Manual sum and count
powershell
$array = @(1, 2, 3, 4, 5)
$sum = 0
foreach ($num in $array) { $sum += $num }
$count = $array.Count
$average = if ($count -gt 0) { $sum / $count } else { 0 }
Write-Output "Average is $average"
This method manually sums and counts elements; it's more verbose but shows the calculation steps explicitly.
Using LINQ-like method with .NET
powershell
$array = @(1, 2, 3, 4, 5)
$average = [System.Linq.Enumerable]::Average($array)
Write-Output "Average is $average"
Uses .NET's LINQ Average method; requires the array to be compatible and may be less familiar to beginners.
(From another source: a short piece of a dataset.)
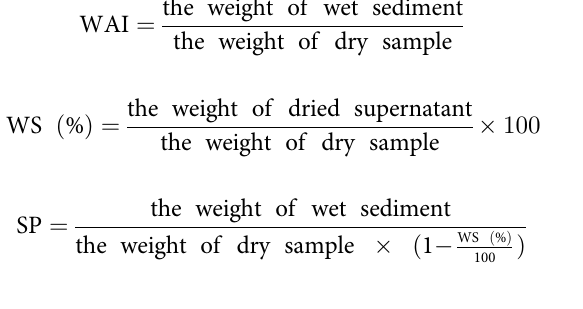
The speed of screw was 150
Complexity: O(n) time, O(1) space

Time Complexity

Calculating the average requires visiting each element once to sum values, so it is O(n) where n is the number of elements.

Space Complexity

The calculation uses a fixed amount of extra space regardless of input size, so it is O(1).

Which Approach is Fastest?

Using Measure-Object is efficient and concise; manual summing is similar in speed but more verbose; .NET LINQ may add overhead.

ApproachTimeSpaceBest For
Measure-Object -AverageO(n)O(1)Quick and simple scripts
Manual sum and countO(n)O(1)Learning and explicit control
.NET LINQ AverageO(n)O(1)When using .NET methods or complex queries
💡
Use Measure-Object -Average for a quick and simple average calculation in PowerShell.
⚠️
Beginners often forget to handle empty arrays, which can cause errors when calculating the average.